LINKE erfreut über Konkretisierung des Konversionsprozesses

Barbara Schmidt-gr"Wir sind froh, dass endlich die von den Briten geräumten Häuser in der Sperberstraße für die soziale Wohnraumentwicklung in Bielefeld genutzt werden können," betont Barbara Schmidt, Fraktionsvorsitzende der LINKEN im Bielefelder Rathaus.

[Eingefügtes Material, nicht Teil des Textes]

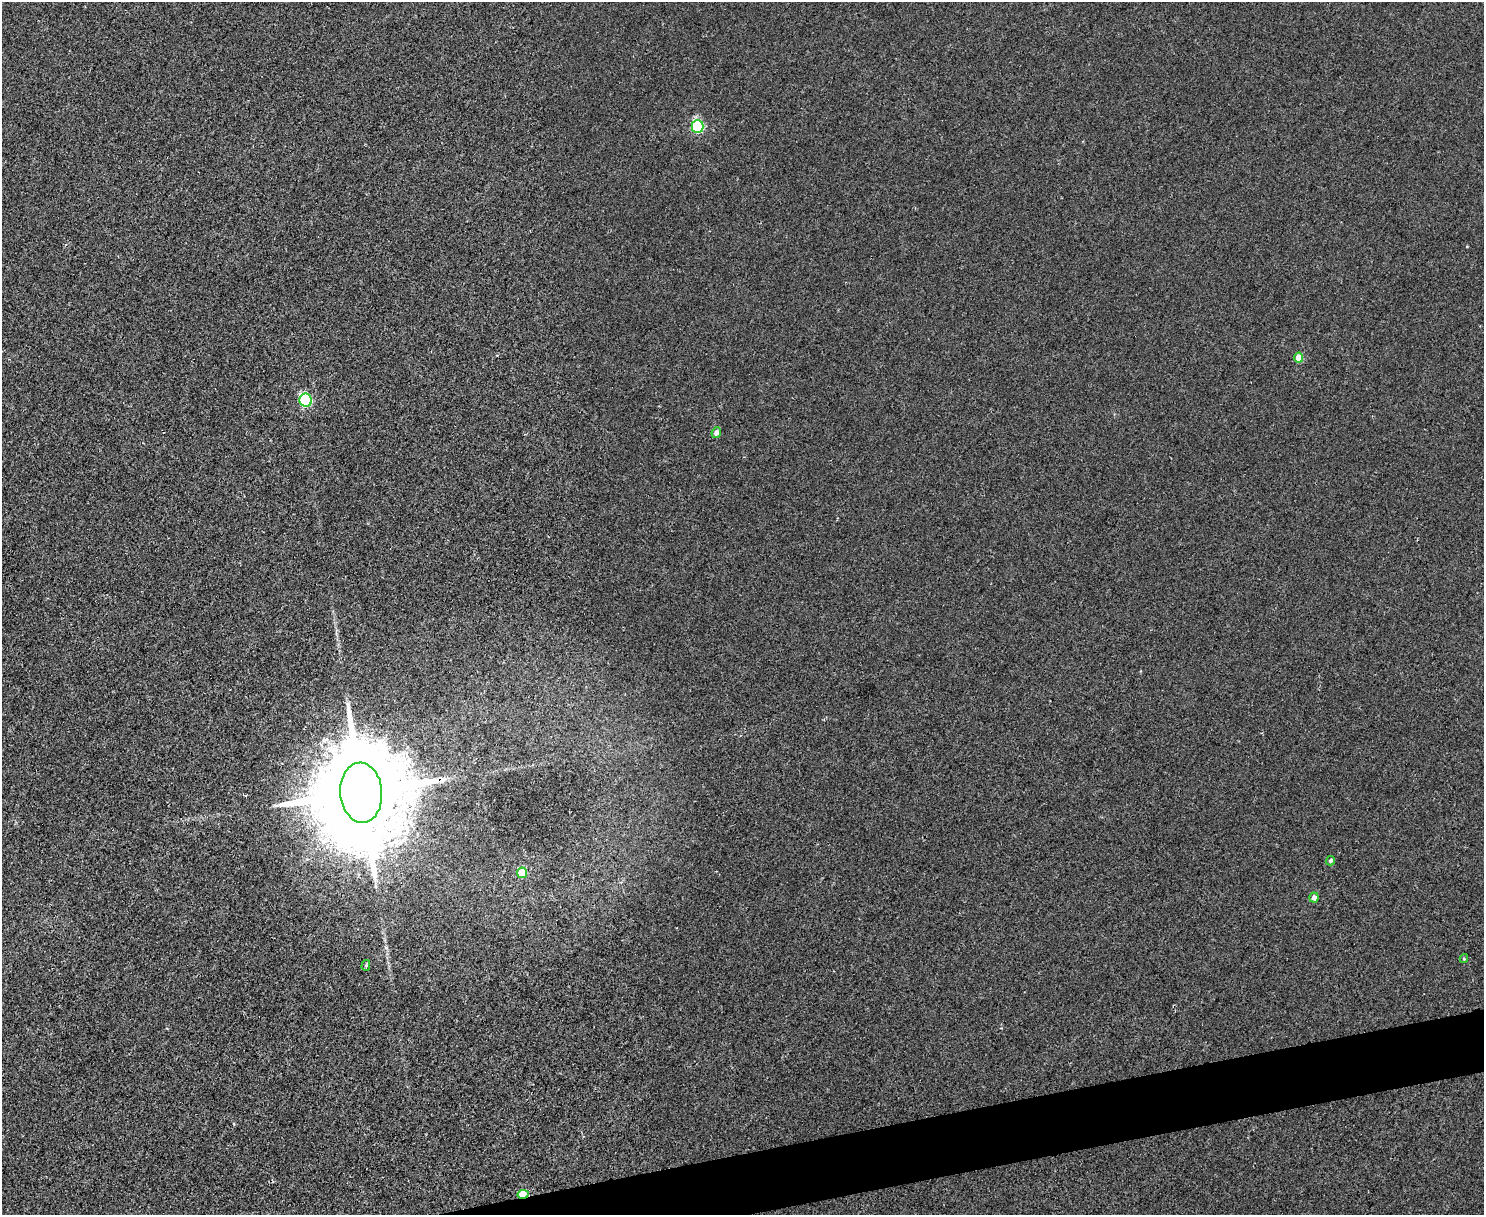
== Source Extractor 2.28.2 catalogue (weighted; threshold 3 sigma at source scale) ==
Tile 5 of 3 x 4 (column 2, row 2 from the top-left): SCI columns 1732-3213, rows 2427-3639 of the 4834 x 4854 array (HDU 1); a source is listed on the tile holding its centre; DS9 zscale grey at full resolution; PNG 1486 x 1217 px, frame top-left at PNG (2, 2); each listed source drawn as its Kron ellipse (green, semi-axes under 4 px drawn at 4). Shown black and unused: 3% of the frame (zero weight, under 2 of 3 exposures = <1% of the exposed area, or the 3 px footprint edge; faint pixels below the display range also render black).
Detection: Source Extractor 2.28.2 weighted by HDU 2 'WHT'; one run over the whole footprint, this tile lists its part. Background 0.0018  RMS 0.005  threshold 0.0225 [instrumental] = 3 sigma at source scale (4.5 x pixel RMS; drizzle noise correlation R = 1.50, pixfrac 1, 0.05/0.05 arcsec/px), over >= 5 px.
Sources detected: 11; all 11 listed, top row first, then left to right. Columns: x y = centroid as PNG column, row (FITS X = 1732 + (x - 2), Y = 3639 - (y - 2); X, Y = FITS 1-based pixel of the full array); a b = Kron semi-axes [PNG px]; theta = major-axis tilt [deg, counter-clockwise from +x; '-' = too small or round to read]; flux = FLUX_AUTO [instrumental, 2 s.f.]
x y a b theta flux
698 127 6 6 - 51
1299 358 5 4 - 9.1
306 400 6 6 - 60
716 433 5 4 - 2.8
361 793 30 21 -86 18000
1331 861 5 4 - 1.1
522 873 5 5 - 16
1314 897 5 4 - 3
1464 958 4 4 - 0.53
366 965 5 4 - 0.83
523 1194 5 4 - 18
Overlapping masked pixels (flux is a lower limit): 2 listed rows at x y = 361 793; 523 1194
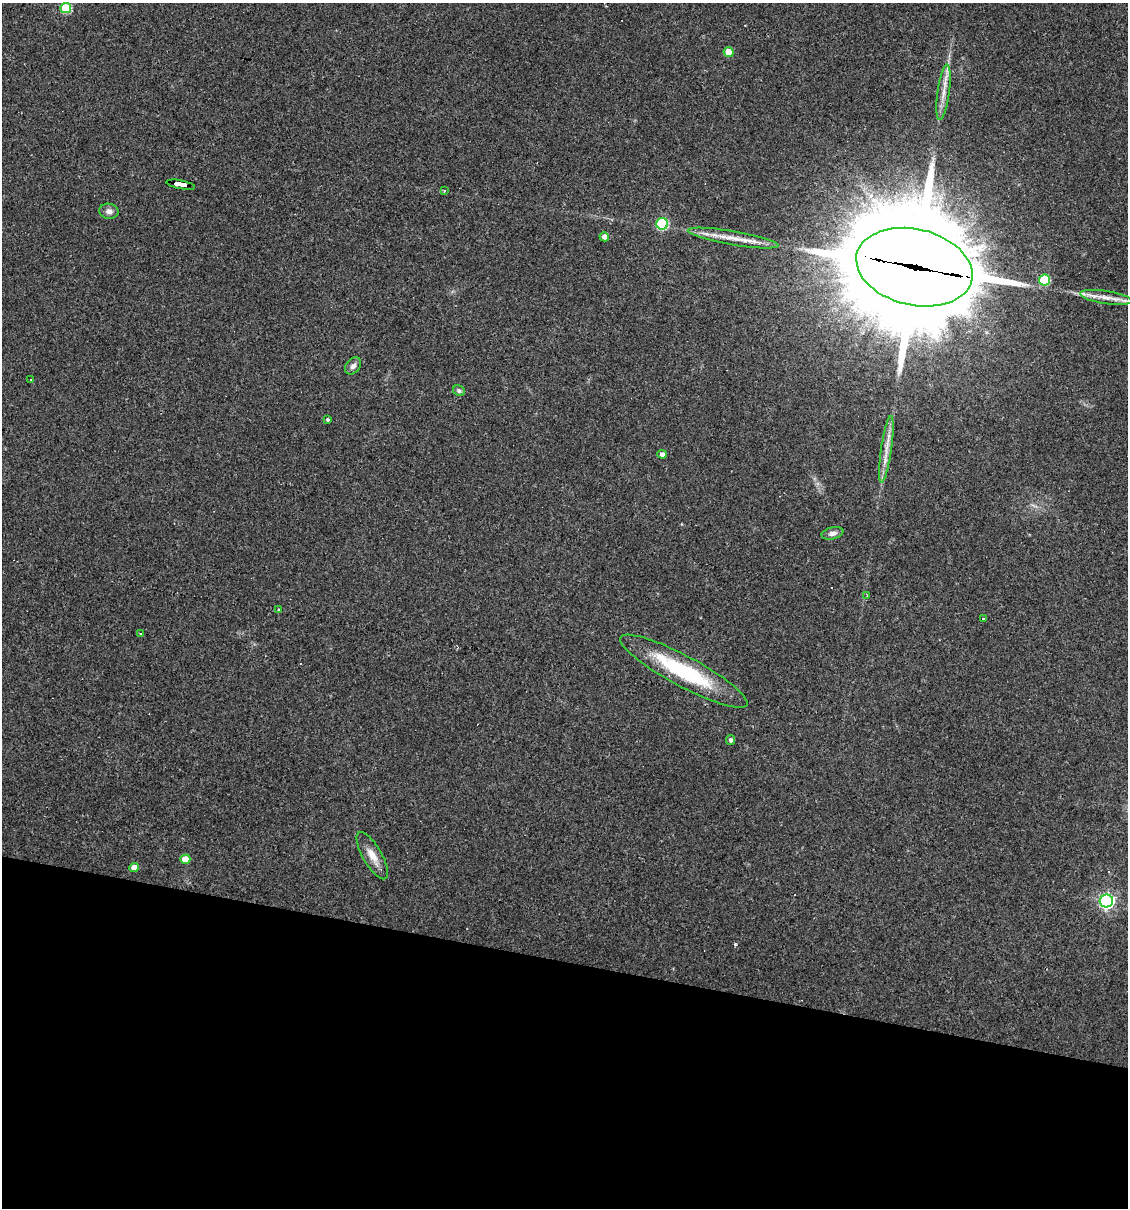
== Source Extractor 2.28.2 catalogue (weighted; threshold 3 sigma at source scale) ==
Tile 15 of 4 x 4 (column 3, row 4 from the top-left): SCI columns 2365-3490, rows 1-1206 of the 4845 x 4824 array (HDU 1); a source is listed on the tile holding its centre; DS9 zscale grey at full resolution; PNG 1130 x 1210 px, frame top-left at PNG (2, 3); each listed source drawn as its Kron ellipse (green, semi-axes under 4 px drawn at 4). Shown black and unused: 20% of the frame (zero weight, under 3 of 4 exposures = <1% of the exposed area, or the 3 px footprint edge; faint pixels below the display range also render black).
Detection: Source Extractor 2.28.2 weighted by HDU 2 'WHT'; one run over the whole footprint, this tile lists its part. Background 0.0911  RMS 0.0055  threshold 0.0247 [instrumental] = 3 sigma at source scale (4.5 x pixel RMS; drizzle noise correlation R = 1.50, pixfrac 1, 0.05/0.05 arcsec/px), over >= 5 px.
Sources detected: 32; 2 cosmic-ray / hot-pixel residue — neither listed nor drawn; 1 inside a brighter listed object's ellipse — not listed separately; the other 29 listed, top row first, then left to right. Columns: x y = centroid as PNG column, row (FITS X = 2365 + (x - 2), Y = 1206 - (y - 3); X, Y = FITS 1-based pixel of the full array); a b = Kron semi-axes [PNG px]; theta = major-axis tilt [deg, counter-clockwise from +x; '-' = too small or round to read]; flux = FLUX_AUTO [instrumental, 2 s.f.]
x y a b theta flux
66 8 5 5 - 27
729 52 5 5 - 8.9
944 92 28 6 82 6.4
181 185 15 3 -11 99
444 190 3 3 - 0.77
109 211 10 7 -8 2.6
662 224 6 6 - 46
604 237 5 4 - 3.4
733 238 46 7 -10 10
914 267 59 38 -13 17000
1045 280 5 5 - 33
1106 297 26 6 -9 6.5
353 366 9 7 48 2.3
31 380 3 3 - 6.1
459 391 6 5 - 1.2
328 420 3 3 - 0.9
886 449 33 5 82 6.9
662 454 5 4 - 2.2
832 533 11 6 13 2.5
867 596 4 3 - 0.91
278 610 3 3 - 3.8
983 618 4 3 - 1.8
140 633 3 3 - 0.68
684 671 72 15 -28 50
731 740 5 4 - 1.3
372 856 27 9 -60 6.9
185 859 5 4 - 7
134 867 5 4 - 5.4
1106 901 6 6 - 150
Overlapping masked pixels (flux is a lower limit): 2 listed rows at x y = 181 185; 914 267
Unlisted compact peaks at least as high as the median listed source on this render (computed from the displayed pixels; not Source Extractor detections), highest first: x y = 735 944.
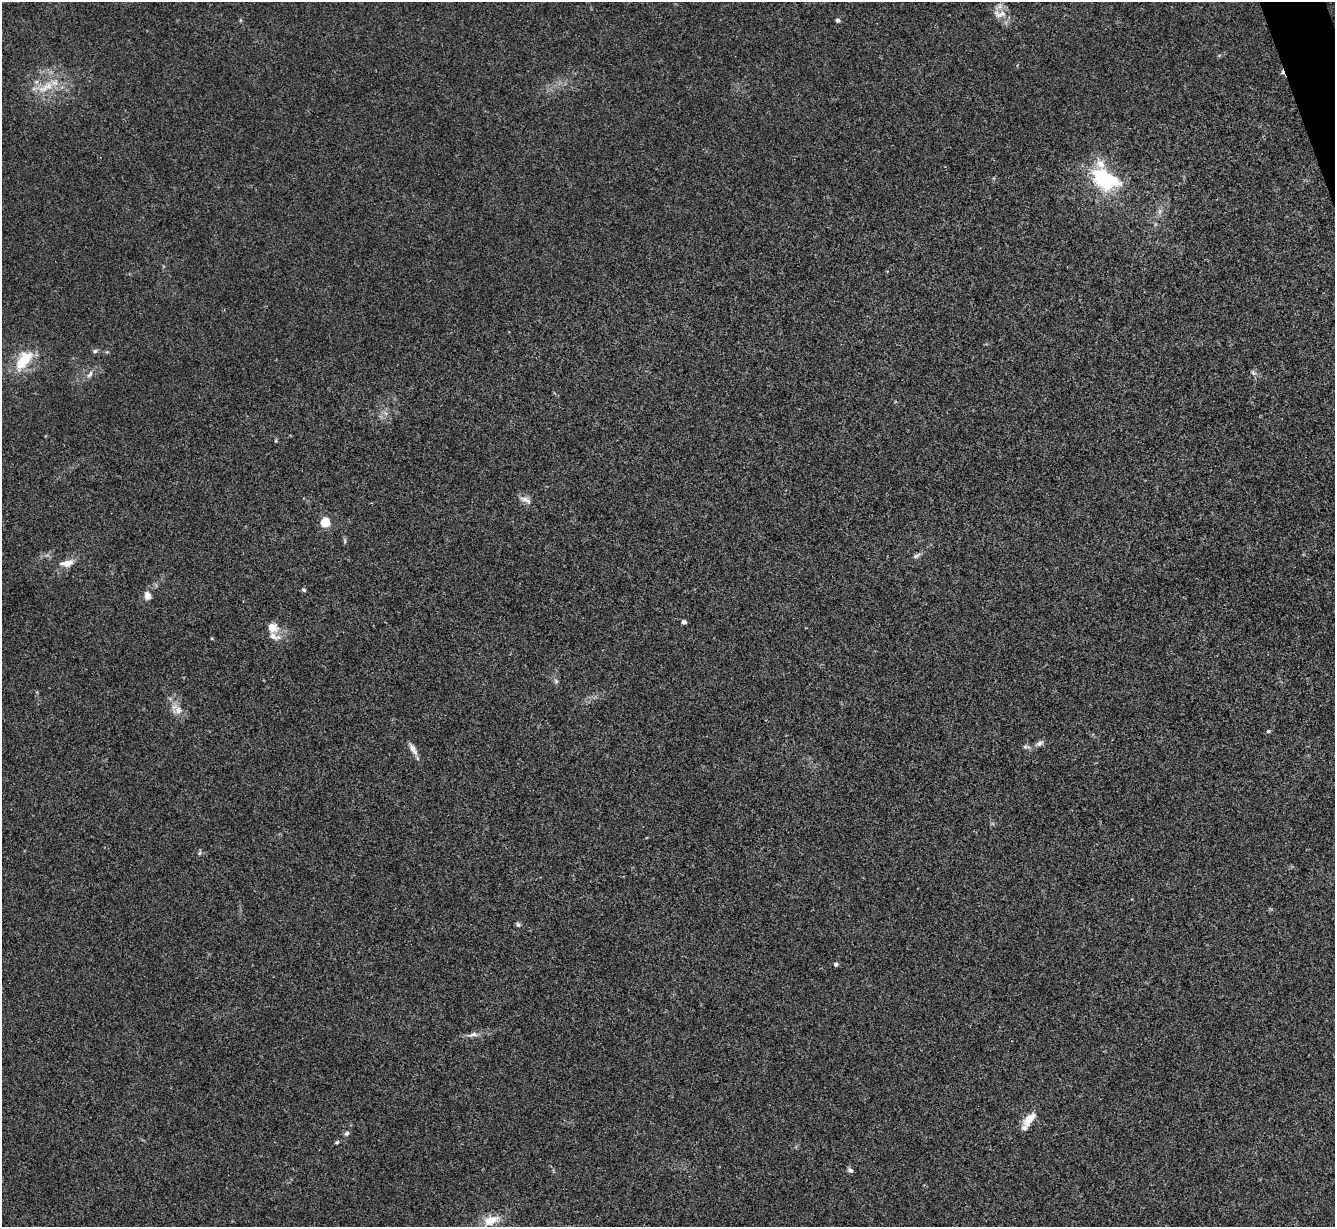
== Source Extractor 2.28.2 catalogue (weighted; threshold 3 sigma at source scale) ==
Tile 10 of 4 x 4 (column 2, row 3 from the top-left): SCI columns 1339-2671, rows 1500-2724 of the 5340 x 5325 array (HDU 1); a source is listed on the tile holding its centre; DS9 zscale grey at full resolution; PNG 1337 x 1229 px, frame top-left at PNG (2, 2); no overlay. Shown black and unused: <1% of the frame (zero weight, under 3 of 4 exposures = <1% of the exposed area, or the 3 px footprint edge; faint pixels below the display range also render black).
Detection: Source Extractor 2.28.2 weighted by HDU 2 'WHT'; one run over the whole footprint, this tile lists its part. Background 0.0334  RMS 0.0043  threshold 0.0195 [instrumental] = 3 sigma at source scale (4.5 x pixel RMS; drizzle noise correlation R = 1.50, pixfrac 1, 0.05/0.05 arcsec/px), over >= 5 px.
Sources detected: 35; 1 cosmic-ray / hot-pixel residue — not listed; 2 inside a brighter listed object's ellipse — not listed separately; the other 32 listed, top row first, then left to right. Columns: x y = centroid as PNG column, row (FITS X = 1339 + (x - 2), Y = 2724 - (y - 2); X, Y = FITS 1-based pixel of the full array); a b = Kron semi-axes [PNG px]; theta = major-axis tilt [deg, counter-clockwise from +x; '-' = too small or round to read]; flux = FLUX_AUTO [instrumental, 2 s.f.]
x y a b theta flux
1000 14 20 10 6 3.8
838 20 4 4 - 1.5
45 87 28 8 28 6.4
1103 178 23 13 -29 42
95 351 6 5 - 0.82
24 360 31 14 52 13
1253 373 9 3 -45 0.7
90 374 12 5 54 1.6
276 441 5 3 - 0.4
524 499 12 6 -6 2
325 523 5 5 - 25
916 556 12 5 25 1.2
66 563 18 9 9 3.9
304 590 6 4 -29 0.61
147 595 10 8 87 2.4
684 622 4 4 - 1.6
272 627 14 11 -29 4.8
212 639 5 3 - 0.37
556 681 7 4 -47 0.76
178 710 10 10 - 2.9
1268 731 4 4 - 0.69
1040 743 10 6 38 1.4
1025 747 6 5 - 0.75
413 749 15 6 -58 2.3
518 925 6 5 - 0.84
836 964 4 4 - 1.3
473 1034 14 5 5 1.8
1029 1119 21 9 50 6
347 1133 7 5 42 0.97
337 1142 5 4 - 0.57
850 1170 7 5 -27 1
491 1220 23 12 19 6.7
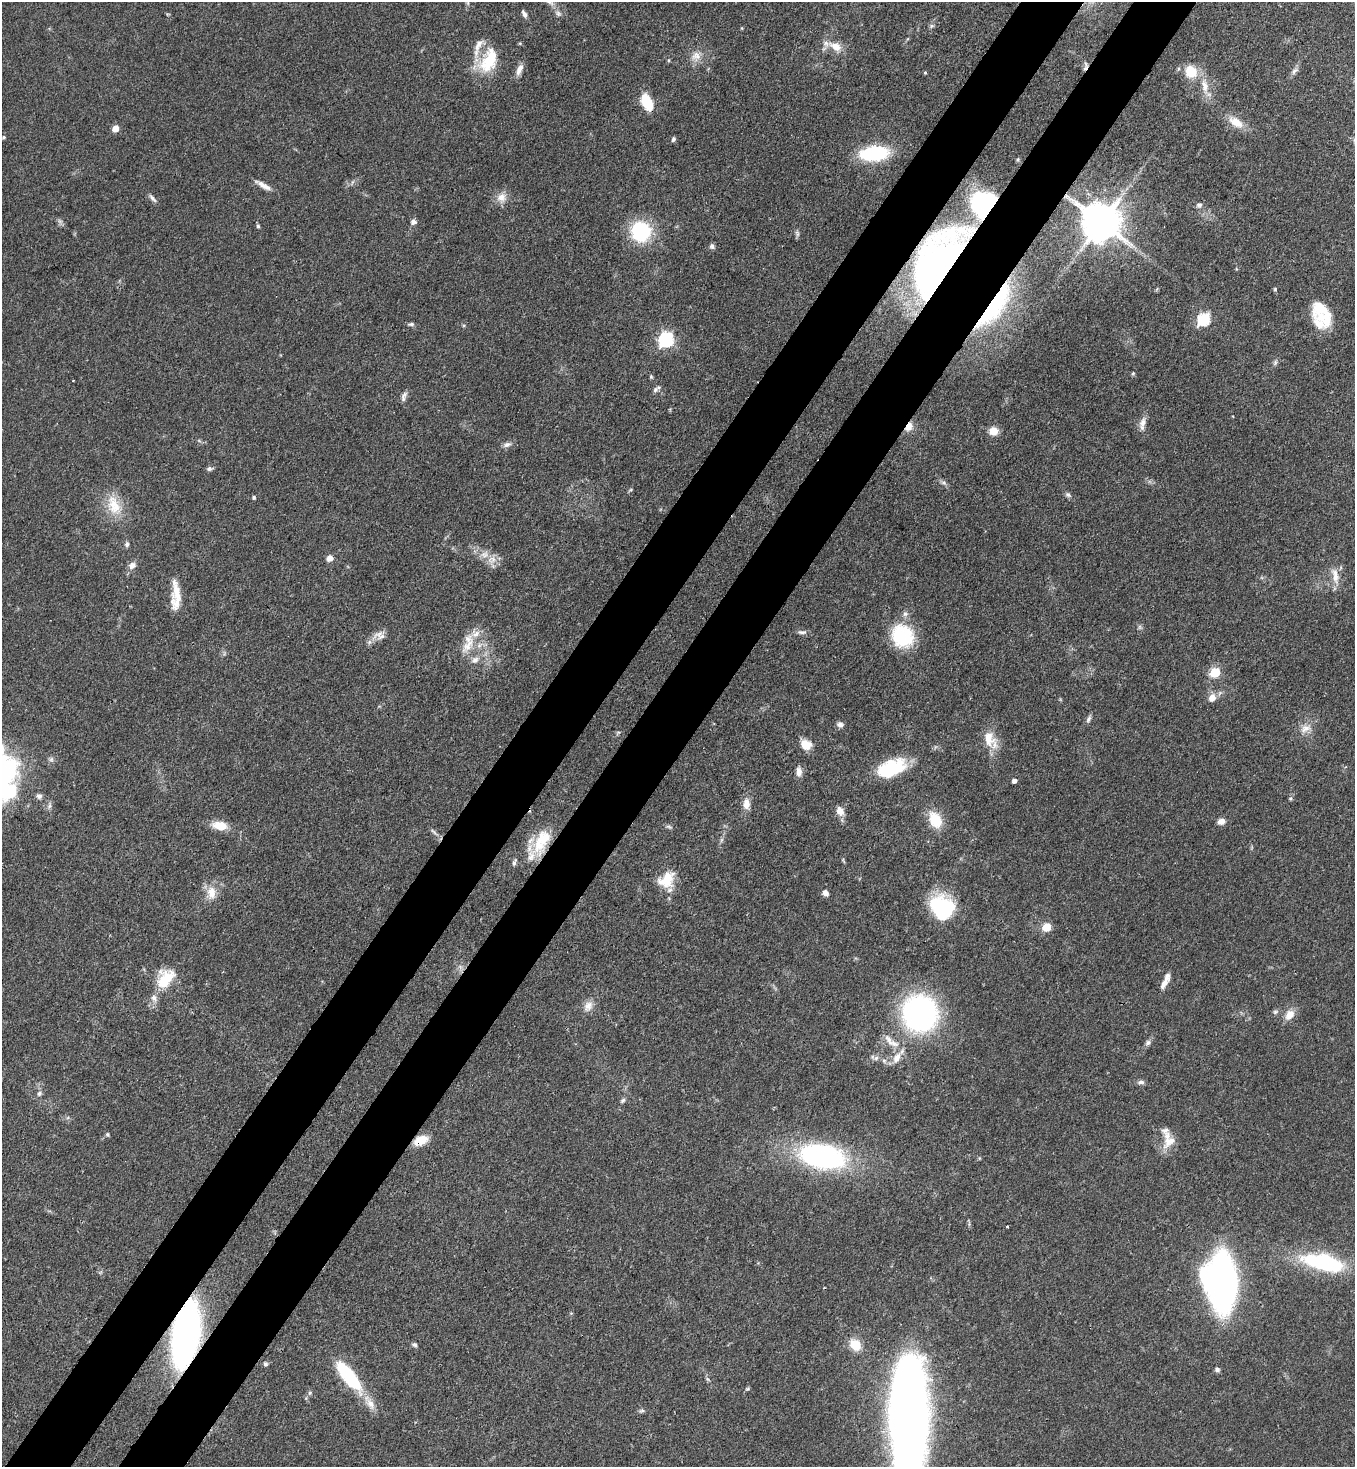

Bereits im Dezember letzten Jahres hatte DIE LINKE im Rat den Antrag gestellt, den Ankauf der Siedlung vorzubereiten und ein Konzept für die Schaffung von preiswertem Wohnraum für die Häuser vorzulegen. Begründet wurde dies mit der dringenden Notwendigkeit, Wohnraum für einkommensschwache Gruppen zu schaffen. "In die Entwicklung des Gebietes muss aber der runde Tisch Konversion einbezogen werden. Um auch langfristig günstigen Wohnraum sicherzustellen, muss der Verbleib der Wohnungen im Eigentum der Stadt möglich sein. Die Bewirtschaftung kann dann trotzdem von der Bielefelder Wohnungsgesellschaft BGW übernommen werden."

Die LINKE kritisiert, dass die Schaffung von bezahlbarem Wohnraum zu schleppend vorankommt. "Alle Beteiligten müssen den Druck erhöhen, um der Lösung des Problems näher zu kommen," betont Barbara Schmidt. "Im Moment geht es nur im Schneckentempo voran. Der dramatische Wohnungsnotstand in Bielefeld kann so aber nicht beseitigt werden."